UU PPHMA merupakan mandat konstitusi kita sejak republik ini berdiri. Ini juga merupakan amanat Putusan MK No.35 tahun 2012 tentang hutan adat yang dikeluarkan Mahkamah Konstitusi. Mahkamah Konstitusi telah menyatakan negara telah mengabaikan masyarakat adat dan haknya atas wilayah adat terutama dengan memasukkan hutan adat sebagai hutan negara.

Di sisi lain, BRG berkomitmen menguatkan peran masyarakat adat dalam program restorasi gambut nasional. Myrna mengatakan, “BRG saat ini sedang mengumpulkan data untuk bisa menyiapkan program – program yang tepat dalam melakukan restorasi gambut. Masyarakat adat yang menurut data Badan Registrasi Wilayah adat yang ada diatas 600 ribu hektar wilayah gambut. Data tersebut bisa membantu mengidentifikasi dengan bagaimana kondisi sosial masyarakat, perangkat infrastruktur fisik dan infrastruktur social masyarakat” katanya.

AMAN sebenarnya telah mengikuti mekanisme pengaturan RUU PPHMA sebagaimana dibenarkan oleh Pocut Eliza. Ia mengatakan bahwa saat ini masih ada waktu lima bulan untuk mendorong agar memasukkan RUU PPHMA dalam rencana kerja pemerintah prioritas tahunan dalam Program Legislasi Nasional (Prolegnas) September 2017.

Polemik konflik agraria yang selama ini terjadi secara tidak berkesudahan telah sedemikian tersebar begitu sistematis sehingga mendorong Komnas HAM melakukan Inkuiri Nasional sebagai terobosan penyelesaian pelanggaran HAM yang tersebar luas dan sistematik.

Metode ini mampu menggali persoalan secara mendasar melalui kesaksian berbagai pihak termasuk masyrakat yang seama ini “tidak tersentuh” oleh negara guna mendapatkan kebenaran data, fakta dan informasi melalui dengan keterangan UMUM (DKU), penelitian dan nalisis. “Metode ini lebih komprehensif karena tidak hanya bertujuan menyelesaikan namun juga mengandung upaya pendidikan publik guna menccegah beerulang pelanggaran HAM sejenis dan pemulihan korban,” kata Sandra Moniaga.

Dalam proses Inkuiri Nasional yang dilakukan Komnas HAM ditemukan beberapa temuan akar masalah Pelanggaran HAM terhadap Masyarakat Adat. Antara lain, tidak atau belum adanya pengakuan sebagai masyarakat hukum adat, yang berimplikasi pada tidak jelas atau tidak pastinya hukum. Belum adanya pengakuan tersebut mengakibatkan ketiadaan batas-batas wilayah adat dan security of tenure.

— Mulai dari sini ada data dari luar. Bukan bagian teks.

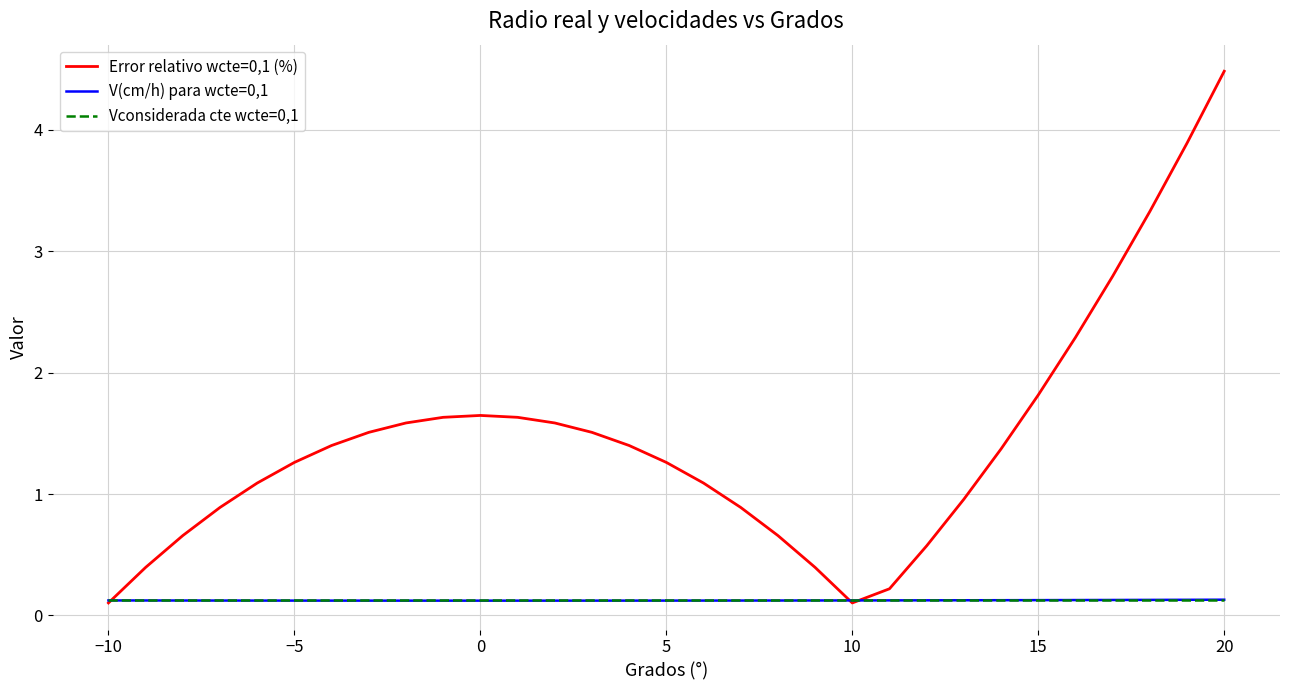

Which series has the largest total across all categories?

Error relativo wcte=0,1 (%)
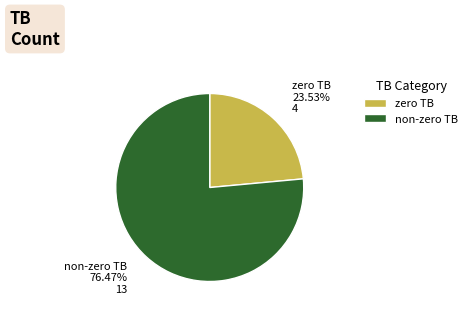

Count the number of slices in the pie.

2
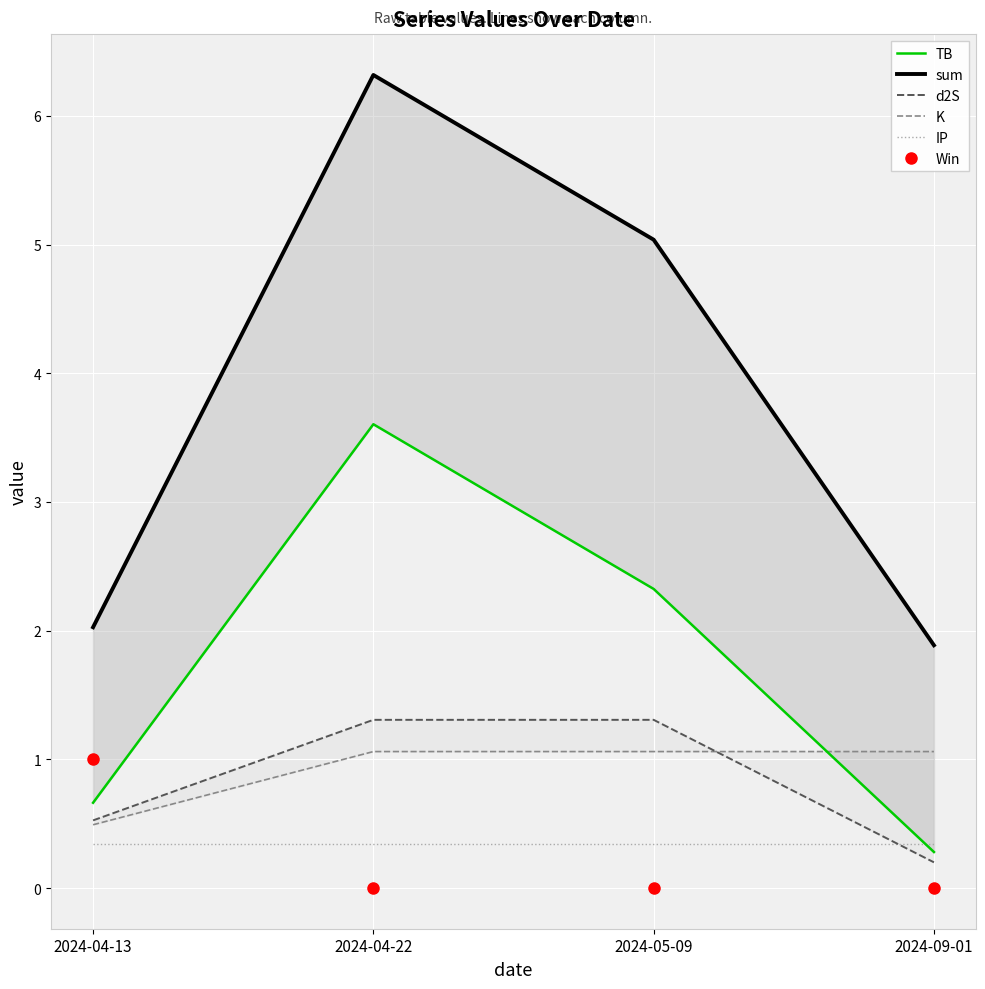

Where does the sum series first go above 5?

2024-04-22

Selain itu, juga akibat penyederhanaan masalah keberadaan masyarakat adat dan hak-haknya atas wilayah adat serta sumber daya hutan menjadi masalah administrasi atau legalitas semata. Kekosongan lembaga penyelesaian konflik agraria yang memiliki otoritas menyelesaikan konflik agraria secara adil.

Komnas HAM memberikan rekomendasi solusi penyelesaian masalah kepada sejumlah pihak terkait, antara lain DPR RI untuk segera mengesahkan RUU PPHMA; Presiden RI anatara lain untuk segera membentuk lembaga independen (Satgas Masyarakat Adat) dan Kementerian Lingkungan Hidup dan Kehutanan untuk melibatkan masyarakat adat secara aktif dan transparan dalam perencanaan dan pengelolaan kawasan hutan.